Please give the lines below again exactly as they stand, from the one that contains "man in blue" up to and including the one that contains "red price sign", leaving all pictures out.

(Data excerpts)

↓

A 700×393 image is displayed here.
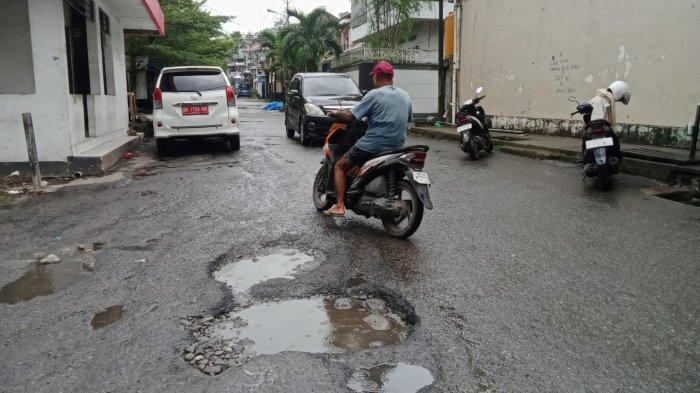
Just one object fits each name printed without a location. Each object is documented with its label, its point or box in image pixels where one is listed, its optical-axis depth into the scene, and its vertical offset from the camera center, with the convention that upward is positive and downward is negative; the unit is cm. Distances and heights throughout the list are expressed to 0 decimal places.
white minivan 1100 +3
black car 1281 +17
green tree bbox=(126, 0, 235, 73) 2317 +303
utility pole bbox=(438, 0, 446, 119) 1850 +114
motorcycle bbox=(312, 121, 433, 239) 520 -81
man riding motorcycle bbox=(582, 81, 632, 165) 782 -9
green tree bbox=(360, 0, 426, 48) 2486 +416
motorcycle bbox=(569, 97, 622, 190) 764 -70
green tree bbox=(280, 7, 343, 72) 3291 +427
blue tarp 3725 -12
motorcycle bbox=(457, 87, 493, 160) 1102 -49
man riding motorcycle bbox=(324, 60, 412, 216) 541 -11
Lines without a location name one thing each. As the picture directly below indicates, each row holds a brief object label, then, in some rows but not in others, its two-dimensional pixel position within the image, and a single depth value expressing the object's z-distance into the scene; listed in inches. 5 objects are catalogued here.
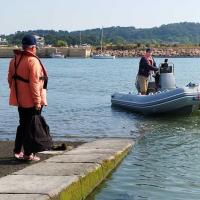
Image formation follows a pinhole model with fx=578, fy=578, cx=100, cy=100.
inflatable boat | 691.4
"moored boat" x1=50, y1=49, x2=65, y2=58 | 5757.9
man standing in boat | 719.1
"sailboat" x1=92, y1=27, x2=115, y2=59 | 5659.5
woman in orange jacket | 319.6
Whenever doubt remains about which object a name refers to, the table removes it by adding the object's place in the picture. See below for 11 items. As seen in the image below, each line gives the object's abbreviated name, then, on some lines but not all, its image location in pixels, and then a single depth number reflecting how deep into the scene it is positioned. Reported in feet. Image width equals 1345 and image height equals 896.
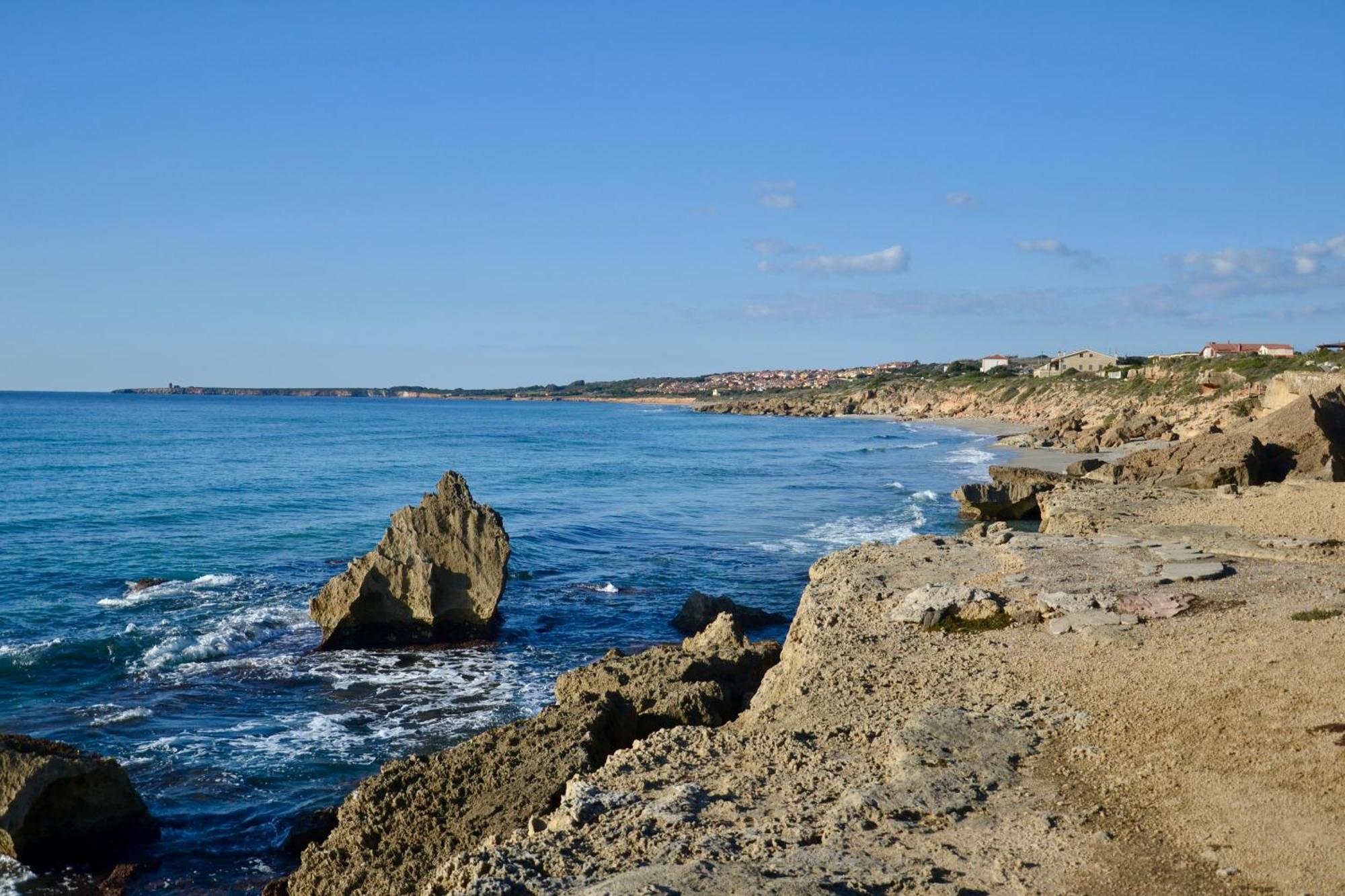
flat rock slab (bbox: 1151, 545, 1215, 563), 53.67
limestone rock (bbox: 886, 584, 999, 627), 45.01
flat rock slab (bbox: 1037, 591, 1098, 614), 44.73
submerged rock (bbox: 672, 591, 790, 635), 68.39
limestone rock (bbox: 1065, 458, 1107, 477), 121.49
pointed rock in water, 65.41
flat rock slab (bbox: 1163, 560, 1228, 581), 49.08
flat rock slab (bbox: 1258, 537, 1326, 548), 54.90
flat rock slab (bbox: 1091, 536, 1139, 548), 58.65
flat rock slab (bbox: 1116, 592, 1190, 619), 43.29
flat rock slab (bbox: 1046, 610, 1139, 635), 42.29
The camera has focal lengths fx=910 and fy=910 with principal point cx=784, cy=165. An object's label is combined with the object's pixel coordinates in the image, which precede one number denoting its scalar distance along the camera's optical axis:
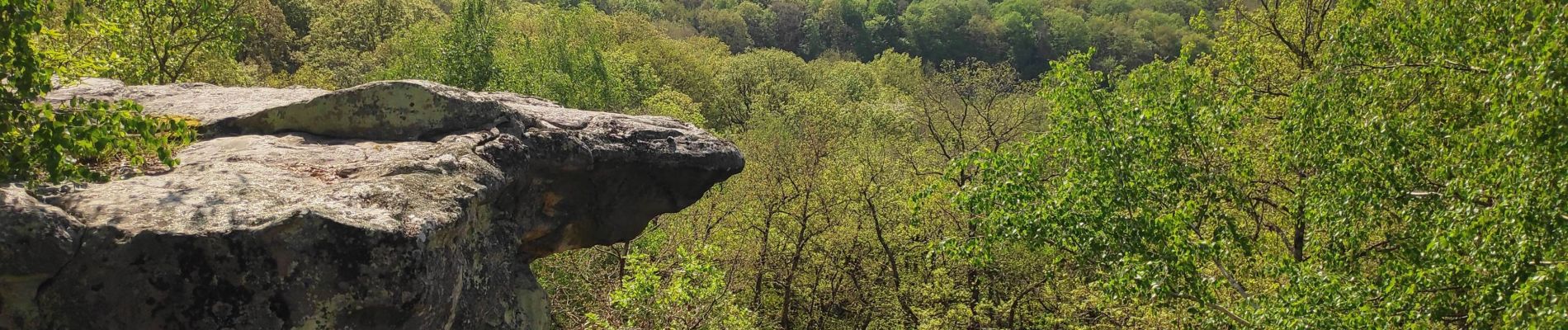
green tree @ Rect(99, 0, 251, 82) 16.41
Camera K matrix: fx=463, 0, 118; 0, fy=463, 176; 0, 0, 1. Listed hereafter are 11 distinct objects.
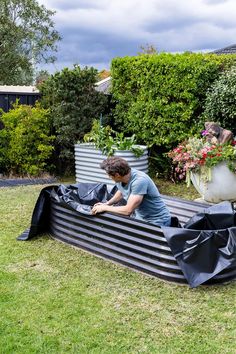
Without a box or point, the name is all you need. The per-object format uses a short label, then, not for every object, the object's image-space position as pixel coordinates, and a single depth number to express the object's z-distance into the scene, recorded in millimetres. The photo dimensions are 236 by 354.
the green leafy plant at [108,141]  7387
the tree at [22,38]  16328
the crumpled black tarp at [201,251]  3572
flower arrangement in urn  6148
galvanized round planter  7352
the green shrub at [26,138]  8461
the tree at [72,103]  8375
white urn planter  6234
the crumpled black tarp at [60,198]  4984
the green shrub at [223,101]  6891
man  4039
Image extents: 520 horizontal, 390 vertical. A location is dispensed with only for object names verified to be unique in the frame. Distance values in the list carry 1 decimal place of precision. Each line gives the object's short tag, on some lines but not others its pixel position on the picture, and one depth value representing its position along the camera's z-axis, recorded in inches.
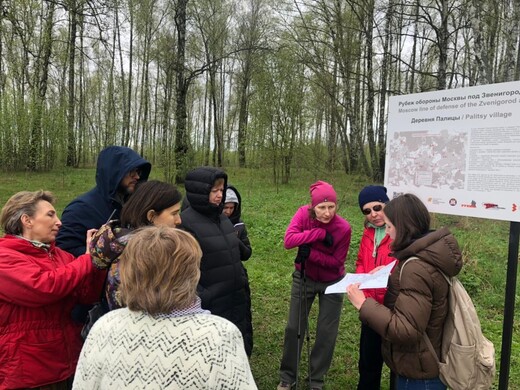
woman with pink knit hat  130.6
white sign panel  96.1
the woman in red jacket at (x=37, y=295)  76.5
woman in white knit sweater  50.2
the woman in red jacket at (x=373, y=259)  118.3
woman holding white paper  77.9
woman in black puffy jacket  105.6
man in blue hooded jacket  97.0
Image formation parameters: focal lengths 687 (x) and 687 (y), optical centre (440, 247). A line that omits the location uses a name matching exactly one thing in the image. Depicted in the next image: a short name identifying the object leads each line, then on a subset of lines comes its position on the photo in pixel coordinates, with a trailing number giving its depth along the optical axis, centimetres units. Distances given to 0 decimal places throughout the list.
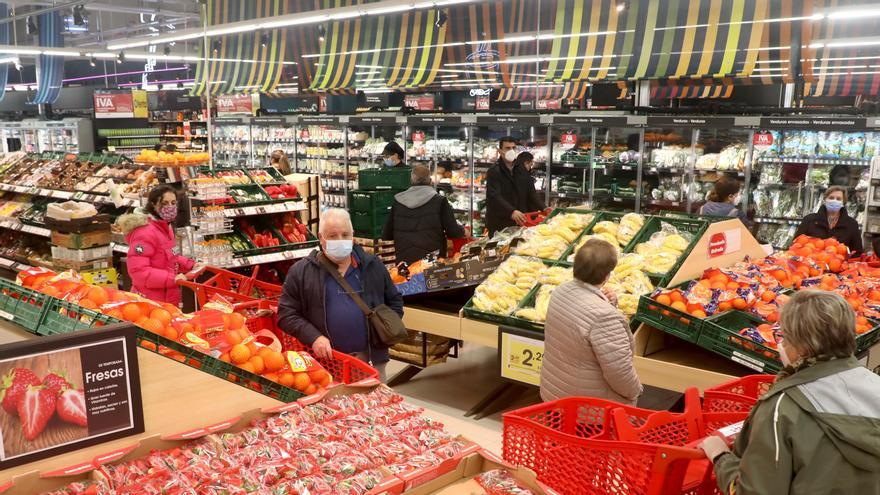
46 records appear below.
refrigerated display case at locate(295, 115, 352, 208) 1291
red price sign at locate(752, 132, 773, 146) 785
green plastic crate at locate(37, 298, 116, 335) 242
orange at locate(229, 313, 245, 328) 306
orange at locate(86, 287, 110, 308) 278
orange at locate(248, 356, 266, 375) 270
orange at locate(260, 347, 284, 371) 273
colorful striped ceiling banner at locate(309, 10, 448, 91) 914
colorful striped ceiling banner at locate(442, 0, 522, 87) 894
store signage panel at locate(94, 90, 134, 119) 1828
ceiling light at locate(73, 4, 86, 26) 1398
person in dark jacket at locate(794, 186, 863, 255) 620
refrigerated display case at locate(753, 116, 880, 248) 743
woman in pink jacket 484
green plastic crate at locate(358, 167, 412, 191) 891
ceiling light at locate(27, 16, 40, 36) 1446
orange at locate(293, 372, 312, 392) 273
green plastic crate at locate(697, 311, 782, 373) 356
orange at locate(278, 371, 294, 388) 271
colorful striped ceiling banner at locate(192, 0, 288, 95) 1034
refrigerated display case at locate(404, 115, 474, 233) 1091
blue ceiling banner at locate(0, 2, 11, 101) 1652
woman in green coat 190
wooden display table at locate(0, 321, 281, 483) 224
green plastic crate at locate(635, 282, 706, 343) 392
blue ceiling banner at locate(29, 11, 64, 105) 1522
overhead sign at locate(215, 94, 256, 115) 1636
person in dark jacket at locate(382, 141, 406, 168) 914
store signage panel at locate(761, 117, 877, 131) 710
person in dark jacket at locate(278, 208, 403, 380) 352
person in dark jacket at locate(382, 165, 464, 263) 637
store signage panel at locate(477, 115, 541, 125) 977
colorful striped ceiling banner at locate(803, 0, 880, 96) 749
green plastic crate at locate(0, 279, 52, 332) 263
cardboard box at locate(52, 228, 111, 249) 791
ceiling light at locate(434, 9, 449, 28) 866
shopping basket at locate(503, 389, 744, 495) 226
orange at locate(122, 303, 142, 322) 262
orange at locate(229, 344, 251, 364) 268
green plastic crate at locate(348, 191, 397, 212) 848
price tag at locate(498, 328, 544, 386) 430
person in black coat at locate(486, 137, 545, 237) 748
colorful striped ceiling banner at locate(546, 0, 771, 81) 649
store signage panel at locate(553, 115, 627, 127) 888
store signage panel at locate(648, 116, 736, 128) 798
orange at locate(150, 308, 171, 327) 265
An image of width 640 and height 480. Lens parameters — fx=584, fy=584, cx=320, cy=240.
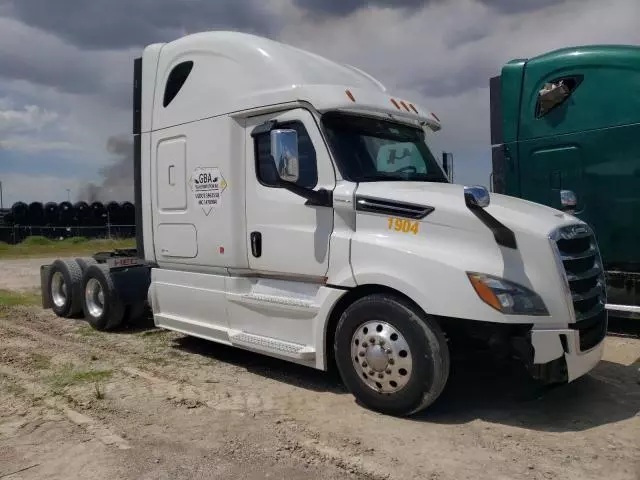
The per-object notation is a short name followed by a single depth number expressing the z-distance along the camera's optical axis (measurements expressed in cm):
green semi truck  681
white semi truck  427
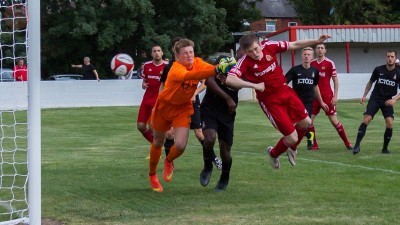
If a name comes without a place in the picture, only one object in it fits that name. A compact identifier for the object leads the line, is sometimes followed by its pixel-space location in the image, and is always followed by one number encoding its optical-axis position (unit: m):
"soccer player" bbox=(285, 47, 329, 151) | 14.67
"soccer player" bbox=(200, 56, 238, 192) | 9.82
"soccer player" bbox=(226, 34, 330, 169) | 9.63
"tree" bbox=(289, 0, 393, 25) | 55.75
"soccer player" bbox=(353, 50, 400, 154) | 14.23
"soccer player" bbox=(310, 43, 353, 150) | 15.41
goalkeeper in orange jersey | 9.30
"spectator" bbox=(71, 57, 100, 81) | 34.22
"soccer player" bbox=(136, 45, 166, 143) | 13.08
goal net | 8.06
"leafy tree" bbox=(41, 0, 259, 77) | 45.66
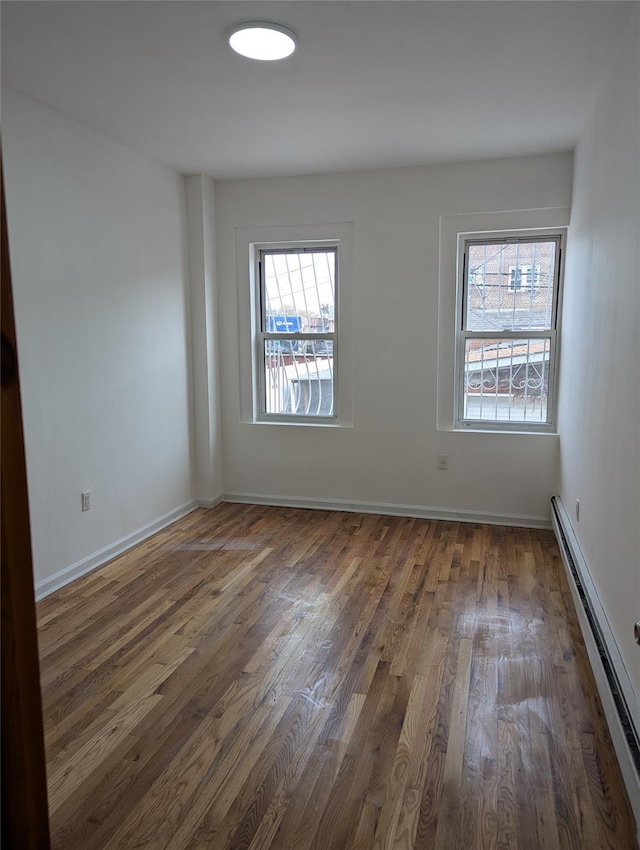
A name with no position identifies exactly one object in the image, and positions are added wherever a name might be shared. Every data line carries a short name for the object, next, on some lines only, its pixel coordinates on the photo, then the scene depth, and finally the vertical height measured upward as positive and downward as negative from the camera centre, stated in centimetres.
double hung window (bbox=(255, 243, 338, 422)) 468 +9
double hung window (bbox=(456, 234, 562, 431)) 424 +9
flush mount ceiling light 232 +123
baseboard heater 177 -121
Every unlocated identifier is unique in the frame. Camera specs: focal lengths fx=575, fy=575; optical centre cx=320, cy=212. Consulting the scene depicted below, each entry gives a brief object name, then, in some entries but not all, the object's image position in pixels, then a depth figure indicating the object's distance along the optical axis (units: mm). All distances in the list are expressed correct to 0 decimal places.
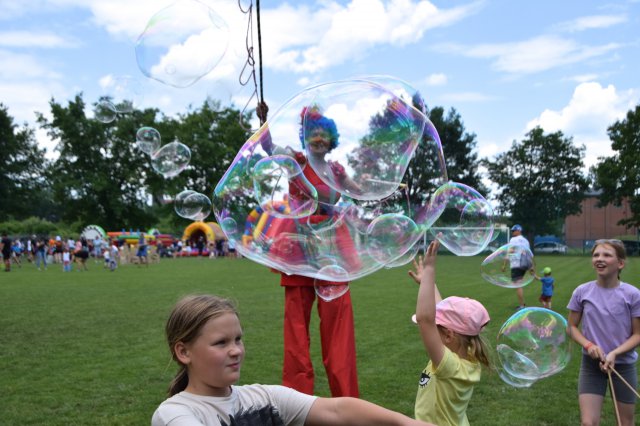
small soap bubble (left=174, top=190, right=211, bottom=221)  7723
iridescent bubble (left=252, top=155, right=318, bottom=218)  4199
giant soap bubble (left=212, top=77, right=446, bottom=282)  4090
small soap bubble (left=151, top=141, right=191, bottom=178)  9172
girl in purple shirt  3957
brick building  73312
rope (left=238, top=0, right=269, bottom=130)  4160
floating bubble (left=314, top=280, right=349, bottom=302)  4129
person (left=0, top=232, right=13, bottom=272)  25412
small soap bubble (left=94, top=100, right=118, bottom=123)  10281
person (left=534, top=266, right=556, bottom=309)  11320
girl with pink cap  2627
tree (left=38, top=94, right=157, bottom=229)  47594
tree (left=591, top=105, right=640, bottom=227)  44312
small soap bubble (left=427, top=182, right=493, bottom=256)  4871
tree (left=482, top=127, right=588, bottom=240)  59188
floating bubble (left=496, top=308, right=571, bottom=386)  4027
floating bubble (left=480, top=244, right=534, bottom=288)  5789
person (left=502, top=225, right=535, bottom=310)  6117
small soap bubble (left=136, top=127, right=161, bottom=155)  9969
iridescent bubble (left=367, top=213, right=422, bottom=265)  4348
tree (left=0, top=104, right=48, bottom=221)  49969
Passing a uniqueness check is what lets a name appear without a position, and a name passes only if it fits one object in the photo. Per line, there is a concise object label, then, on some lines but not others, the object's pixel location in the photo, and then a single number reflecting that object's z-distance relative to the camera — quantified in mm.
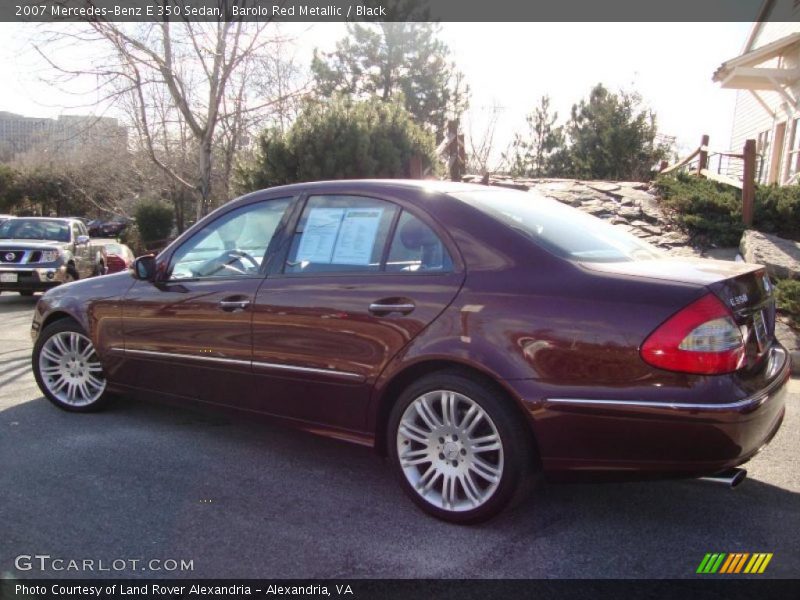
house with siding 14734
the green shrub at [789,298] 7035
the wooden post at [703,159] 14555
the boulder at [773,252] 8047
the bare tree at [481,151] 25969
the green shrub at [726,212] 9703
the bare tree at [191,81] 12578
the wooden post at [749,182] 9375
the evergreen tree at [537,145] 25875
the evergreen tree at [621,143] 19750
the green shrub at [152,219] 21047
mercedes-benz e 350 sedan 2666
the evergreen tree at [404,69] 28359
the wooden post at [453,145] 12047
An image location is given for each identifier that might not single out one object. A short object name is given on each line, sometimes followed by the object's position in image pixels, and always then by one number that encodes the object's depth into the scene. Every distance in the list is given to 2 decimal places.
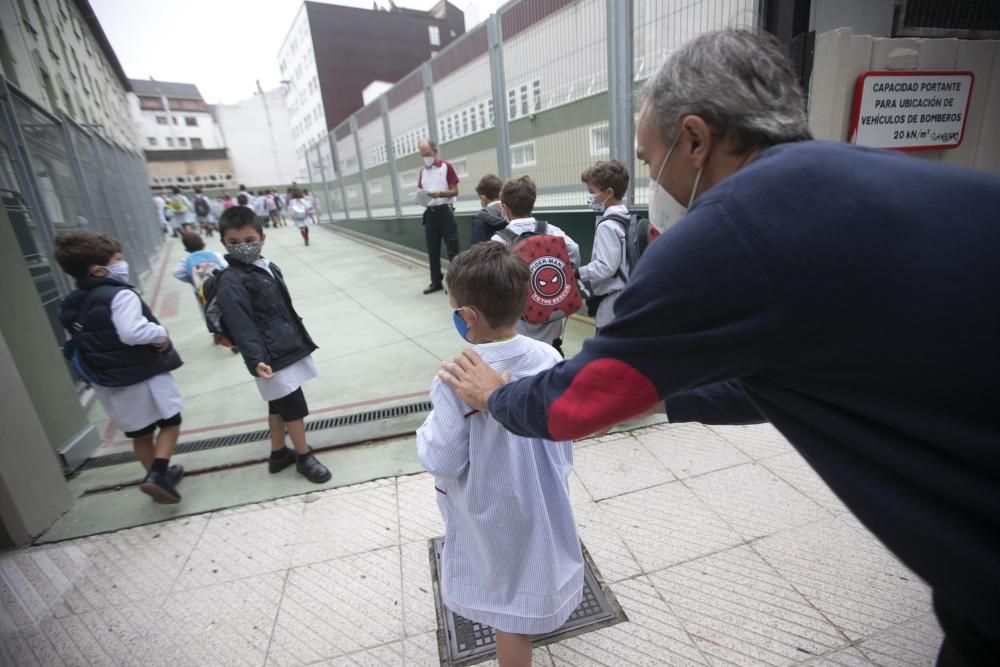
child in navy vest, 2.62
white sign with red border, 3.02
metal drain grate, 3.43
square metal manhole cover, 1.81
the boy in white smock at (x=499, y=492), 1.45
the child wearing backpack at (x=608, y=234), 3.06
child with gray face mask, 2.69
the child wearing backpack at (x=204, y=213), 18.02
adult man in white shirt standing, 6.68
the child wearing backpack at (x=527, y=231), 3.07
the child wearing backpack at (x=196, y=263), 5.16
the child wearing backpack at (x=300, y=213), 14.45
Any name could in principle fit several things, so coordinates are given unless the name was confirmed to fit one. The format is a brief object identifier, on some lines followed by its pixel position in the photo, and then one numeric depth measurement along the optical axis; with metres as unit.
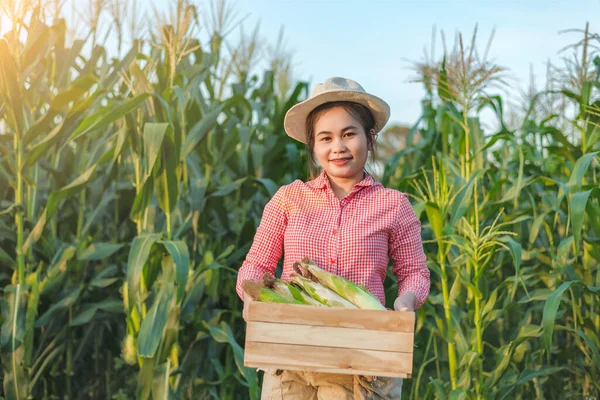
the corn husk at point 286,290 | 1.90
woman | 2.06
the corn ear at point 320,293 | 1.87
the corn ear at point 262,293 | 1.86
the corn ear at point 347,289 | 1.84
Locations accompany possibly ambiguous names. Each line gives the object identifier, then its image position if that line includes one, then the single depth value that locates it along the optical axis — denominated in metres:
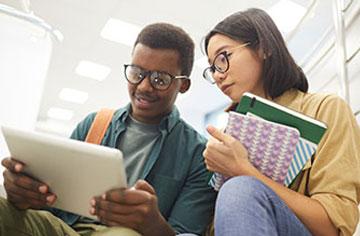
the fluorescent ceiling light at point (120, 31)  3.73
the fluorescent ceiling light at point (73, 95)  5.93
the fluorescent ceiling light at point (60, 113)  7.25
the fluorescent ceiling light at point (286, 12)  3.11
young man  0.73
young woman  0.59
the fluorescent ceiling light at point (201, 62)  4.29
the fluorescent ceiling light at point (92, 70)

↑

(Task solution)
man in blue hooded jacket  97.0
Image formation parameters: focal lengths 687 (x) and 687 (y), optical centre (440, 247). A line that omits the location uses a name matching exactly one thing in the image. Depicted in the next image: a short name identifying the object leads each line, then on a subset of lines comes its position on the photo in pixel coordinates, with a trailing number giving its depth along the optical axis, centimetres units. Distances given to 0 decimal places throughout the list.
46 records appear below.
refrigerated display case at locate(295, 115, 352, 208) 1291
red price sign at locate(752, 132, 773, 146) 785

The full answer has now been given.